O'Keefe has been criticized for associating with radical white nationalists for years and has appeared on InfoWars -- conspiracy theorist Alex Jones' infamous radio show denounced by ex-staffers as a "den of racism and harassment" -- multiple times. After InfoWars was removed from social media platforms for promoting violence and hate, O'Keefe tweeted, "InfoWars targeted, taken off social media. These tech companies' practices are opaque and given their power must be made more transparent. We will expose the entire rotten tech machine."
InfoWars has also hosted Patrick Casey, the leader of the white nationalist group Evropa, which helped plan the deadly Unite the Right Rally in Charlottesville, Virginia in 2017. Evropa has since rebranded itself as the American Identity Movement.
Most recently, O'Keefe has teamed up with Ginni Thomas, a former Heritage staffer and wife of Justice Clarence Thomas, and the American Legislative Exchange Council's (ALEC) chief marketing officer, Bill Meierling, to launch a new dark money operation to "protect President Trump."
Prager University, a social media video project of Dennis Prager and an attendee at the Trump Summit, has been banned and/or restricted on YouTube, Facebook, Spotify, and Twitter for providing a platform for hate speech.
Anti-Semitic Owen Benjamin, anti-LGBT Steven Crowder, and former Turning Point USA Communications Director Candace Owens have all contributed to Prager University.

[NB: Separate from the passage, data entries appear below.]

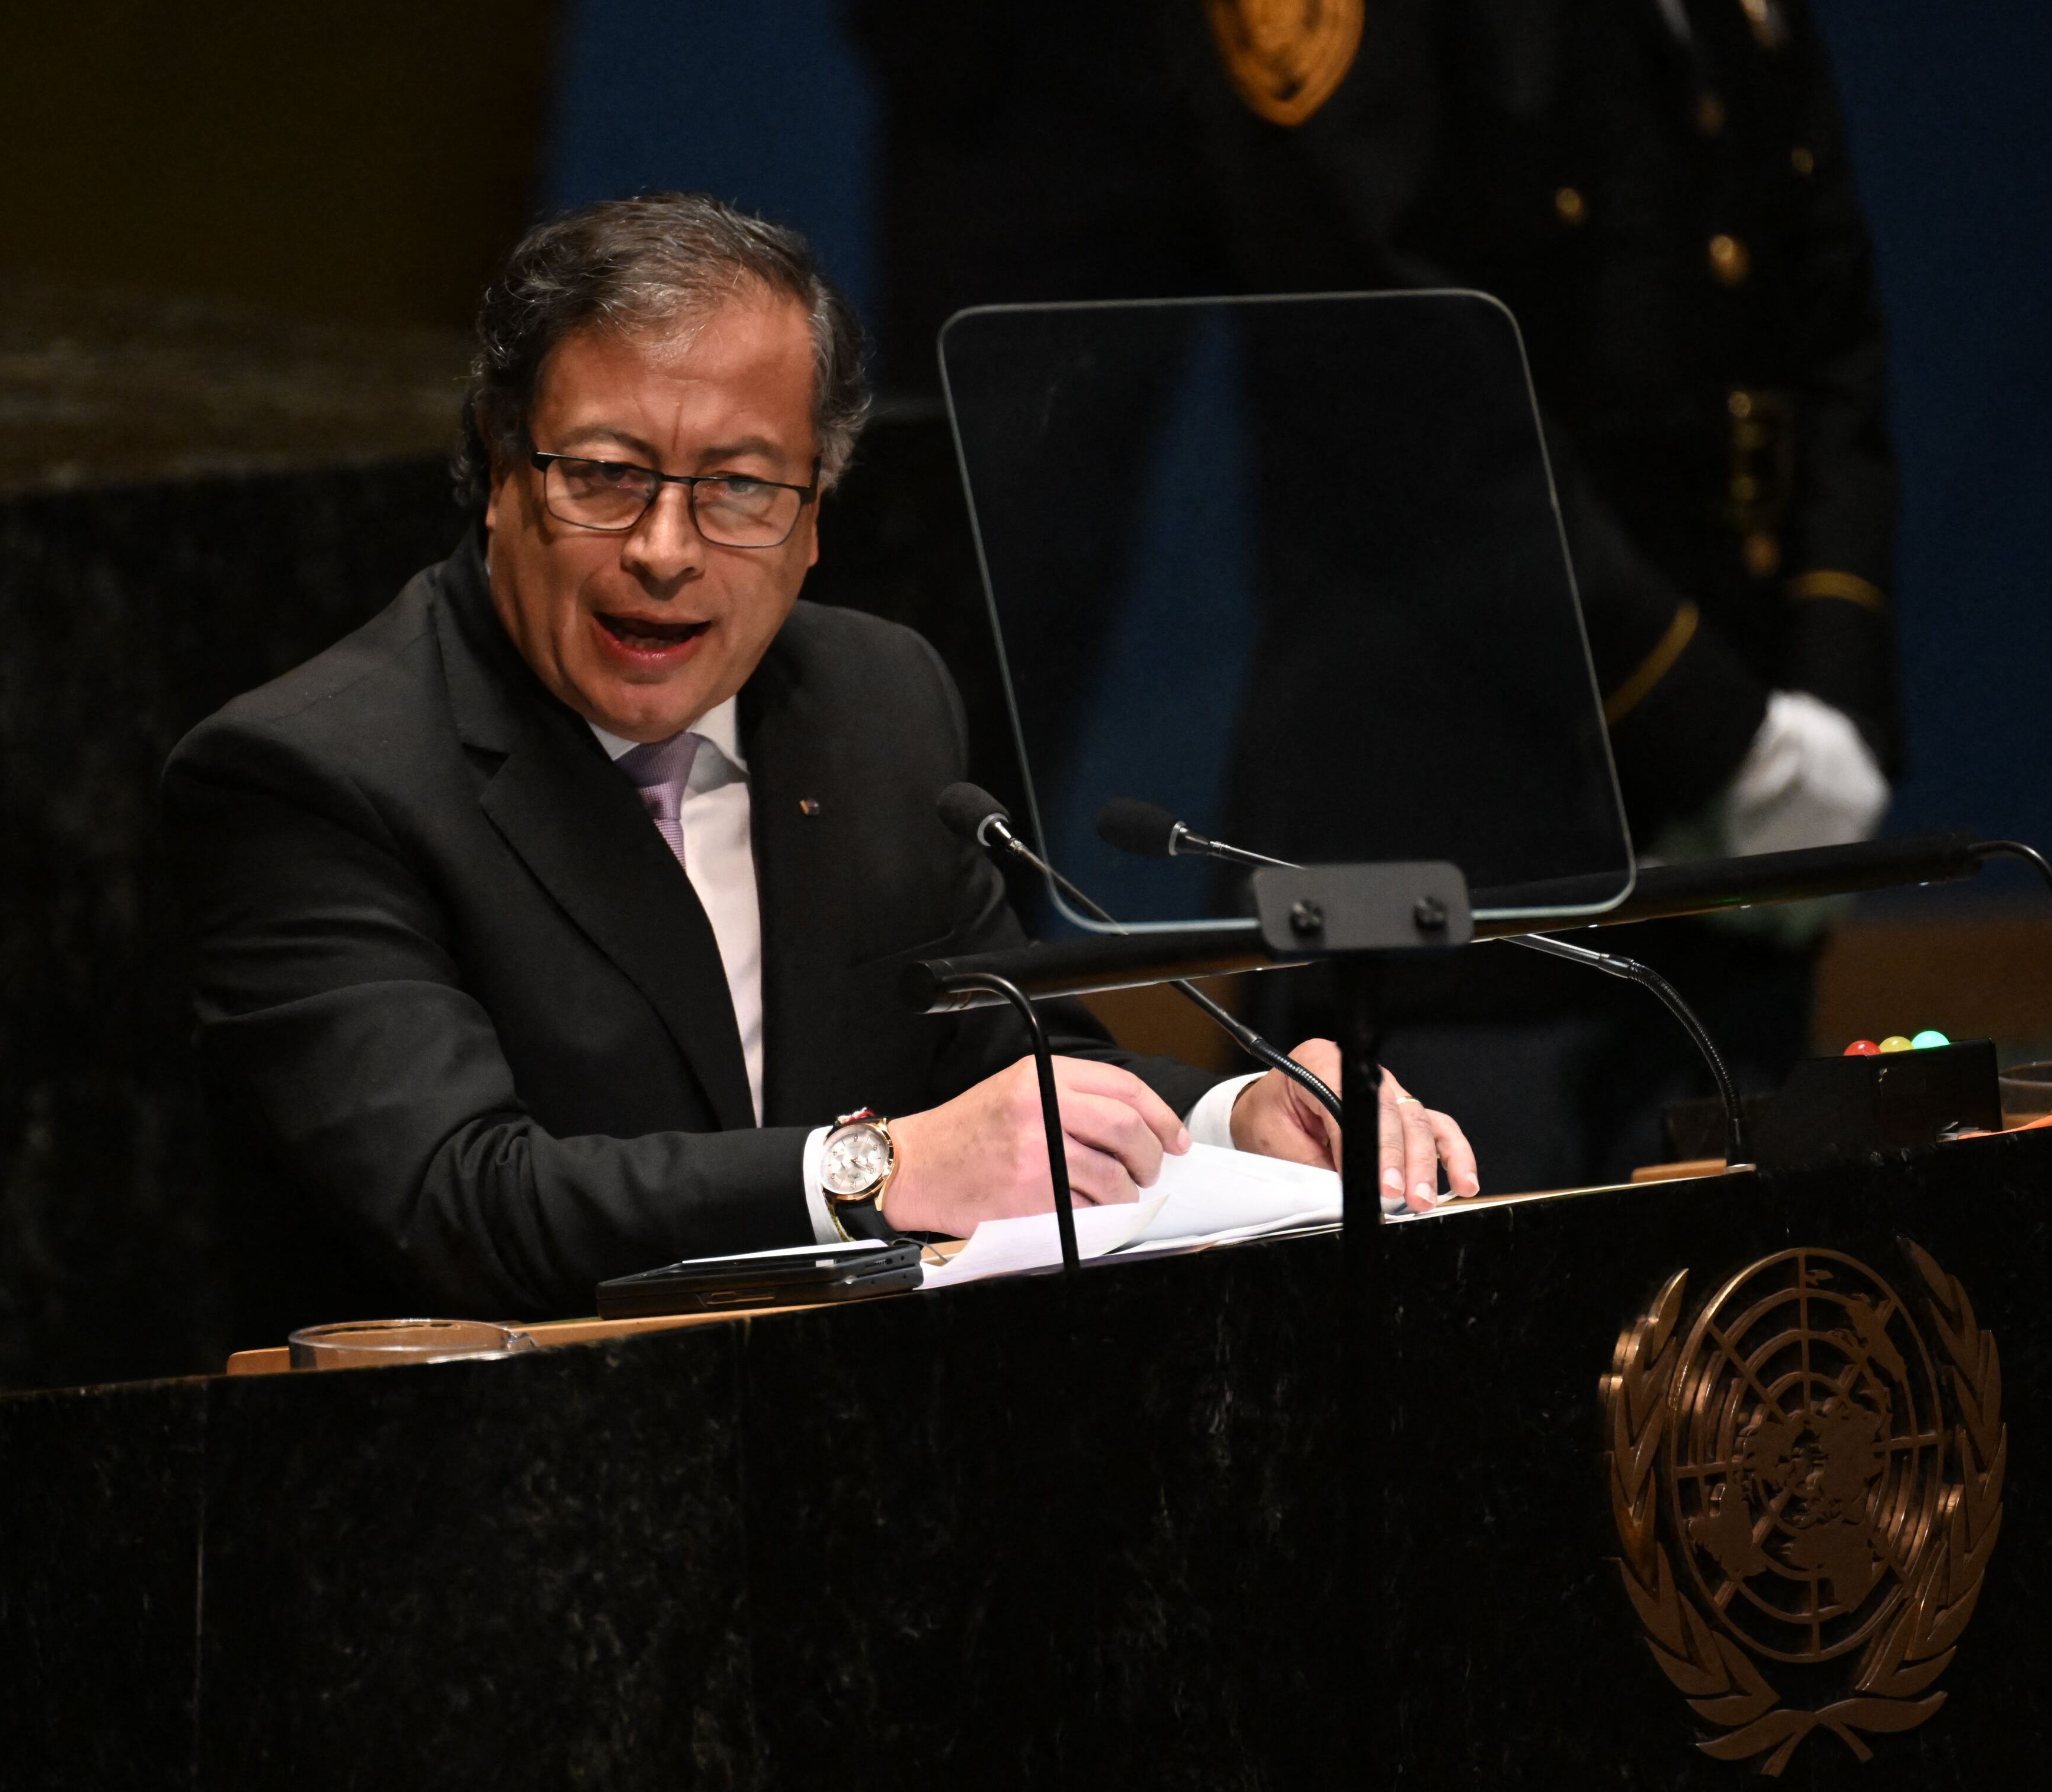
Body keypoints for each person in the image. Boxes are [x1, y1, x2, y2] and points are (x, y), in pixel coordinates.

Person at [165, 193, 1475, 1324]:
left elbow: (995, 1066)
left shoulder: (872, 698)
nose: (666, 547)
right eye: (606, 475)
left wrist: (1236, 1116)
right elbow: (460, 1202)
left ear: (812, 518)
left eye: (739, 487)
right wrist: (870, 1171)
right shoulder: (312, 777)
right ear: (498, 474)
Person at [851, 0, 1901, 1183]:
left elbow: (1820, 311)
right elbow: (1409, 394)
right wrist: (1719, 737)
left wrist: (1832, 708)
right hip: (1479, 854)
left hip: (1723, 819)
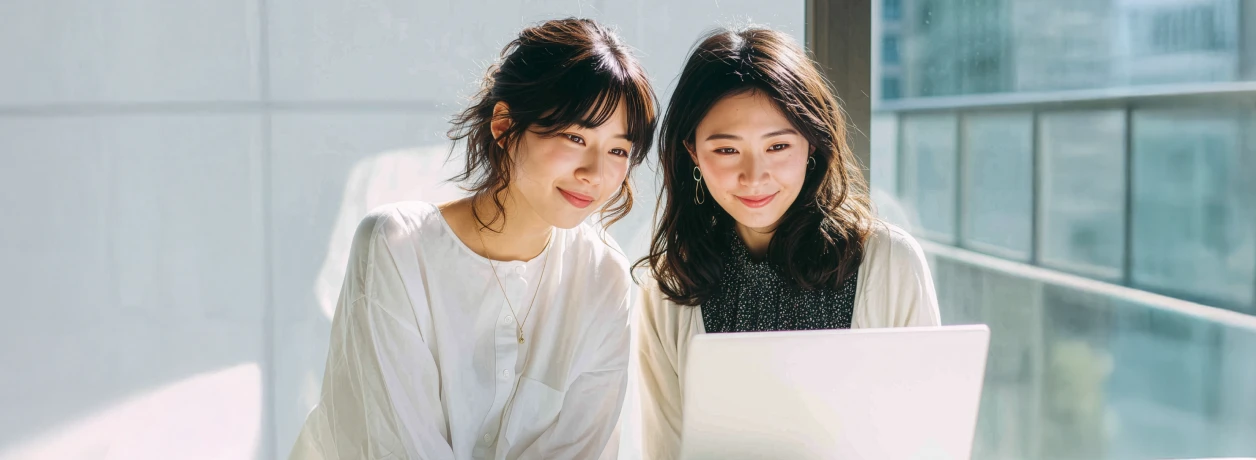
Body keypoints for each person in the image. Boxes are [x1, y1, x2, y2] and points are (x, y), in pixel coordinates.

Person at [290, 18, 657, 460]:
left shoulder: (602, 274)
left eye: (618, 150)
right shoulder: (396, 246)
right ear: (504, 125)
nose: (595, 173)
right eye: (575, 137)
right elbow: (398, 444)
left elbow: (579, 446)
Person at [631, 27, 942, 458]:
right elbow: (666, 450)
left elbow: (927, 438)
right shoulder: (669, 287)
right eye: (726, 151)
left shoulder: (890, 262)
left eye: (777, 146)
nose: (754, 177)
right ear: (693, 153)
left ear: (811, 143)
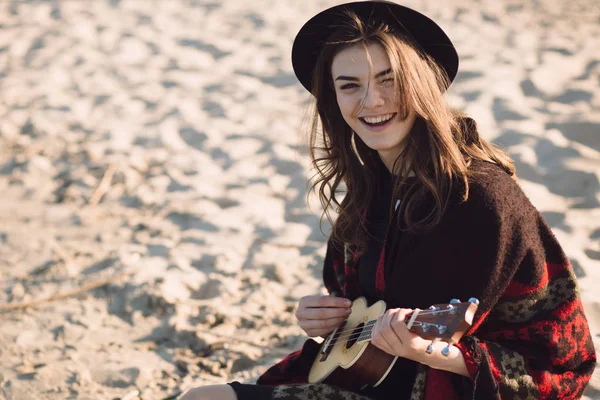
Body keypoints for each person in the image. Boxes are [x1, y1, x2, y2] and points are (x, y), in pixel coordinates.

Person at [180, 1, 596, 399]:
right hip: (373, 379)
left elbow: (559, 365)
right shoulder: (373, 186)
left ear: (422, 83)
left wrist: (429, 351)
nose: (371, 101)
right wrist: (328, 319)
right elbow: (365, 312)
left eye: (389, 79)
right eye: (349, 86)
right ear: (333, 100)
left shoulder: (482, 200)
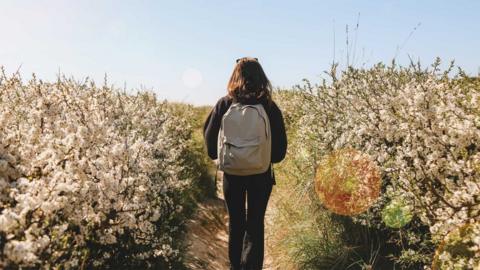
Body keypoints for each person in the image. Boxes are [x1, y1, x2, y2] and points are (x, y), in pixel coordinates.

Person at [203, 57, 287, 270]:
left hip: (232, 174)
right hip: (261, 174)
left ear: (235, 76)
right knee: (255, 223)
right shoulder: (268, 106)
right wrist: (265, 158)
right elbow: (280, 151)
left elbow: (210, 142)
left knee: (236, 222)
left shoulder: (225, 103)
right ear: (261, 77)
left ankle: (235, 266)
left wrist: (222, 157)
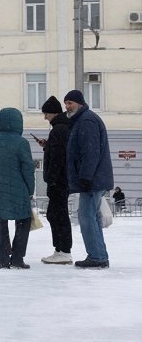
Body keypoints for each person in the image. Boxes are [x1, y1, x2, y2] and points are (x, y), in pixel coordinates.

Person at [65, 89, 114, 269]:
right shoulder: (82, 120)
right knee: (91, 217)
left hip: (93, 179)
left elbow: (90, 152)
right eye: (66, 103)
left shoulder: (86, 121)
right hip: (94, 178)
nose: (67, 107)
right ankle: (99, 255)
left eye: (70, 103)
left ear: (80, 103)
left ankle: (97, 257)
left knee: (86, 216)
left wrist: (85, 176)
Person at [0, 107, 34, 269]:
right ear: (19, 122)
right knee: (24, 221)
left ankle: (3, 258)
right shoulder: (22, 143)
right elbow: (28, 169)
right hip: (18, 192)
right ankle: (17, 257)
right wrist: (30, 189)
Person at [38, 96, 72, 264]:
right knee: (55, 214)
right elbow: (57, 151)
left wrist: (51, 179)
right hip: (60, 180)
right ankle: (60, 249)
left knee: (58, 215)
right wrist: (47, 145)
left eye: (46, 114)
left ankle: (63, 251)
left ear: (53, 113)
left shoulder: (59, 129)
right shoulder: (61, 128)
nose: (45, 118)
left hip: (58, 181)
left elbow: (59, 156)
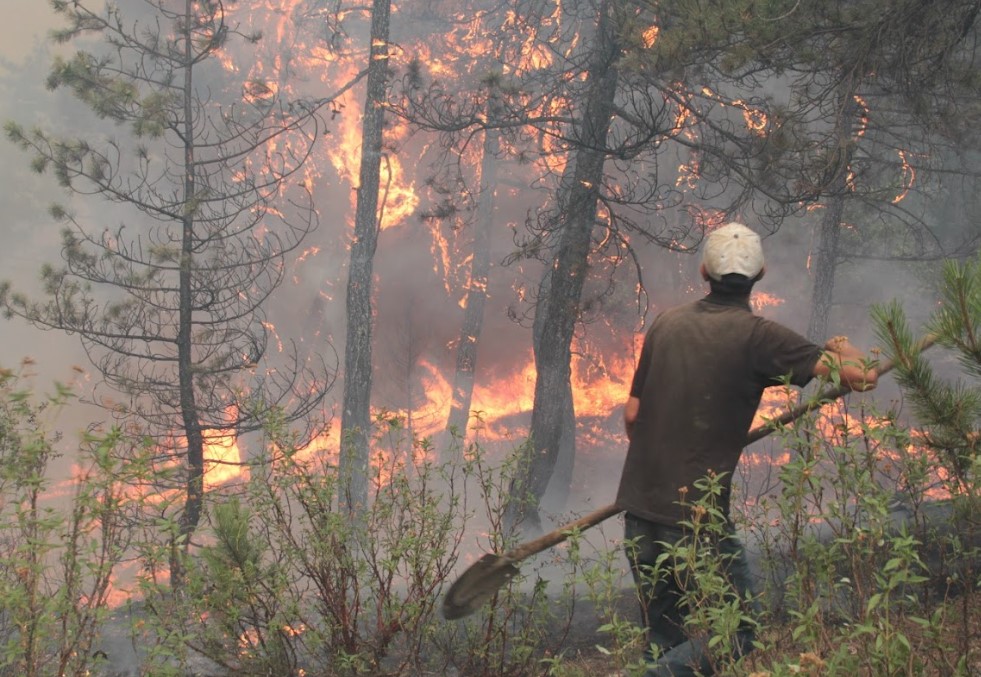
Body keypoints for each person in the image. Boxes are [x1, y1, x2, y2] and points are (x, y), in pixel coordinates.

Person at [616, 222, 878, 676]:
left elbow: (634, 416)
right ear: (760, 273)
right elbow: (863, 376)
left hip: (639, 510)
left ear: (703, 270)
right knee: (738, 631)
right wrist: (841, 345)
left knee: (664, 636)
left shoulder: (666, 323)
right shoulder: (760, 337)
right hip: (695, 518)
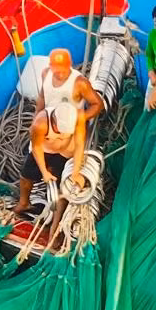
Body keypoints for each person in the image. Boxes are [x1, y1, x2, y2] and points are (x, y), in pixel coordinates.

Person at [15, 78, 104, 217]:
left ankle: (55, 224)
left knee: (62, 185)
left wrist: (75, 172)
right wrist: (44, 172)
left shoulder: (78, 119)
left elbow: (80, 145)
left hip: (66, 152)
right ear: (54, 121)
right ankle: (23, 203)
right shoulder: (40, 124)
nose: (62, 134)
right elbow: (37, 148)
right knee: (27, 176)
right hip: (44, 148)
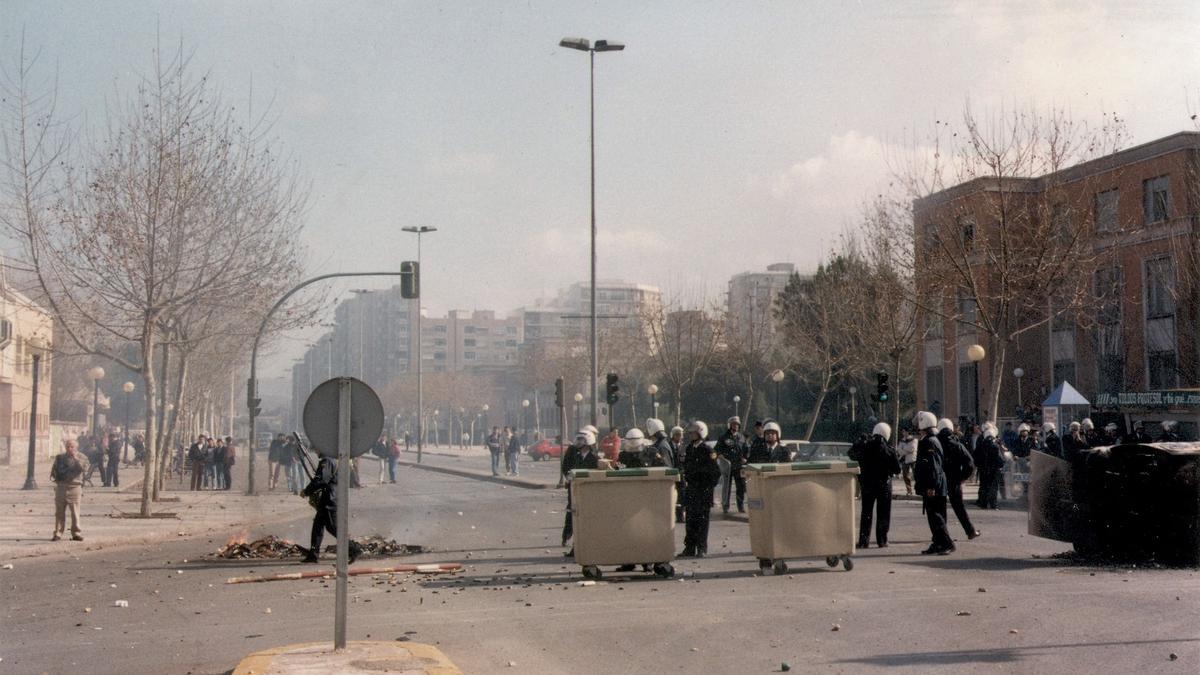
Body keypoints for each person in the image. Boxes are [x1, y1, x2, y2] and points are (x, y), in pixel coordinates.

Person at [300, 454, 362, 564]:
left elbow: (321, 480)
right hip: (329, 498)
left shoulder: (327, 460)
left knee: (333, 527)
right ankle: (313, 554)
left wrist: (306, 491)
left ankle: (354, 548)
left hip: (330, 500)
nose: (316, 450)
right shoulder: (333, 459)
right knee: (317, 527)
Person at [849, 422, 901, 548]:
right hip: (884, 484)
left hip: (867, 484)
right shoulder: (889, 450)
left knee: (866, 513)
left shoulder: (865, 446)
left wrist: (860, 441)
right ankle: (882, 540)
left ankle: (863, 540)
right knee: (883, 513)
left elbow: (851, 454)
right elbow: (897, 469)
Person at [915, 411, 954, 555]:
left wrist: (931, 486)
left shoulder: (929, 441)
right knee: (934, 516)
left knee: (936, 516)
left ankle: (946, 543)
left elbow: (932, 466)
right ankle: (937, 543)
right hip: (934, 483)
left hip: (934, 484)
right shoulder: (931, 439)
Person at [680, 420, 720, 558]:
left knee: (702, 521)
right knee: (690, 520)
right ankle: (689, 547)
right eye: (690, 432)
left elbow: (715, 473)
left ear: (701, 433)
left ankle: (702, 548)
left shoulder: (708, 450)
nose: (691, 435)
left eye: (694, 432)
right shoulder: (689, 449)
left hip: (703, 491)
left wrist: (708, 487)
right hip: (692, 490)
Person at [937, 418, 979, 540]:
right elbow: (970, 463)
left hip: (940, 480)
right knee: (959, 507)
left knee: (940, 508)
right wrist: (962, 476)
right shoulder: (957, 445)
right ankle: (970, 531)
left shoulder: (935, 444)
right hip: (954, 479)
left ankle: (942, 535)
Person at [560, 430, 599, 554]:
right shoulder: (576, 455)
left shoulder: (595, 458)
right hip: (575, 491)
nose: (579, 443)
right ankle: (574, 544)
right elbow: (567, 467)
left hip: (587, 494)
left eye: (582, 440)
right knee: (574, 517)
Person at [50, 439, 89, 541]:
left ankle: (76, 532)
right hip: (61, 487)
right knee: (59, 512)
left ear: (77, 447)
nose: (69, 448)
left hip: (75, 487)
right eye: (67, 446)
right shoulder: (60, 458)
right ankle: (58, 532)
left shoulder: (82, 457)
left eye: (72, 447)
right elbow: (54, 471)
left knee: (75, 512)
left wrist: (76, 459)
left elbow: (84, 469)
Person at [716, 416, 749, 513]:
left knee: (741, 486)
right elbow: (717, 449)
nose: (736, 426)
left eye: (737, 424)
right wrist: (720, 456)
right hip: (728, 466)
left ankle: (740, 506)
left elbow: (746, 449)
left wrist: (745, 458)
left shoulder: (741, 437)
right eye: (734, 424)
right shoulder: (723, 437)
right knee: (727, 486)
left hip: (738, 466)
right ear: (730, 425)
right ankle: (725, 506)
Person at [975, 425, 1005, 509]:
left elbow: (975, 457)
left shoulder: (980, 445)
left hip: (983, 469)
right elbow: (1000, 459)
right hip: (994, 470)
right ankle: (993, 504)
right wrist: (1000, 465)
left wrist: (980, 466)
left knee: (984, 485)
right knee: (993, 487)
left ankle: (983, 503)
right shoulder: (995, 446)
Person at [898, 428, 918, 495]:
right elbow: (899, 450)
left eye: (904, 431)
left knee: (916, 475)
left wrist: (904, 448)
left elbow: (912, 448)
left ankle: (918, 489)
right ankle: (909, 490)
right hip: (905, 459)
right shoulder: (902, 440)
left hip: (913, 459)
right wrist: (906, 450)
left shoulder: (914, 439)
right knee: (905, 476)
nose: (903, 433)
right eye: (902, 432)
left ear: (907, 432)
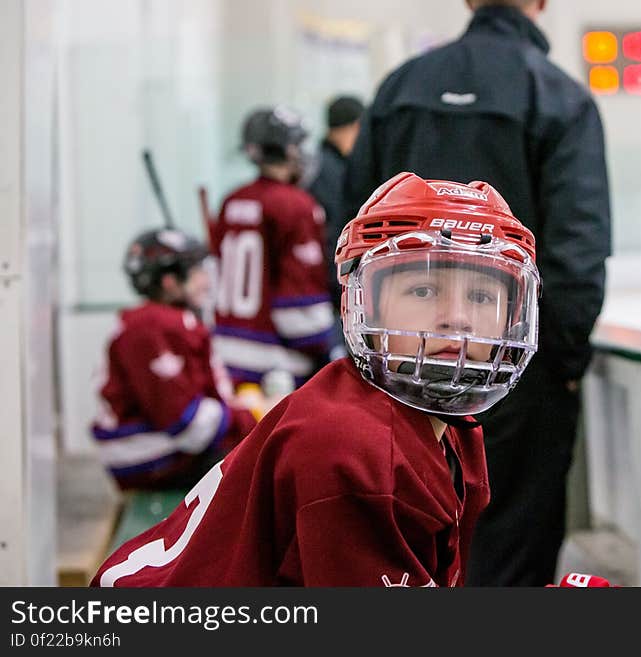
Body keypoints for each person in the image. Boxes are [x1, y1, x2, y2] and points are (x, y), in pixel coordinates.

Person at [91, 174, 542, 587]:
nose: (458, 319)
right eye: (423, 290)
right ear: (363, 303)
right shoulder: (354, 451)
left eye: (482, 295)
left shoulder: (456, 434)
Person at [343, 0, 612, 587]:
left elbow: (347, 233)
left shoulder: (399, 90)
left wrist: (369, 349)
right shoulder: (559, 97)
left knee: (400, 552)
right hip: (513, 369)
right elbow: (578, 253)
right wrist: (555, 365)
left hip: (397, 365)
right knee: (511, 552)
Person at [92, 228, 257, 490]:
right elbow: (186, 423)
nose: (206, 280)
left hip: (148, 450)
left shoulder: (162, 321)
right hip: (146, 457)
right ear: (169, 281)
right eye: (197, 271)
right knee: (262, 464)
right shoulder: (153, 326)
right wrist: (252, 417)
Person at [212, 106, 335, 389]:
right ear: (288, 150)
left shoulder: (232, 199)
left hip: (226, 356)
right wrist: (330, 344)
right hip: (275, 366)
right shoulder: (297, 204)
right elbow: (299, 310)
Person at [306, 94, 365, 358]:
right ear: (355, 127)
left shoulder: (320, 165)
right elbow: (333, 234)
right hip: (323, 289)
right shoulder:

Owens left Turning Point USA after many campus chapters called for her resignation following her statement that Hitler was an OK leader until he tried to take his message global.
In studying Prager University, the sociologist Francesca Tripodi writes that Prager's project creates "a dense network of extremist thinkers" that "allows for those who identify as mainline conservatives to gain easy access to white supremacist logic."
Prager University has received at least a million dollars since 2010 from the Bradley Foundation. Bradley internal documents examined by CMD show that Bradley funds Prager for its strong reach across social media platforms and because it "distills (conservative/Judeo-Christian) principles into content-rich, entertaining five-minute video 'courses' taught by public intellectuals, many of whom are Bradley Prize winners."
Turning Point USA
Charlie Kirk's Turning Point USA has a history of racism that extends beyond former employee Candace Owens. The group's former chapter president at University of Nevada, Las Vegas used racial epithets and exclaimed "white power" while hugging another individual who shouted "we're going to rule the country" and "fuck the niggers" in a video that went viral earlier this year.
Kirk also named Kyle Kashuv, widely known for his racial slurs, to be Turning Point USA's high school outreach director. Kashuv resigned from the post when he was outed by a former classmate who said he "used the N-word frequently," ranked women's attractiveness by race, and referenced his "Jewish slaves."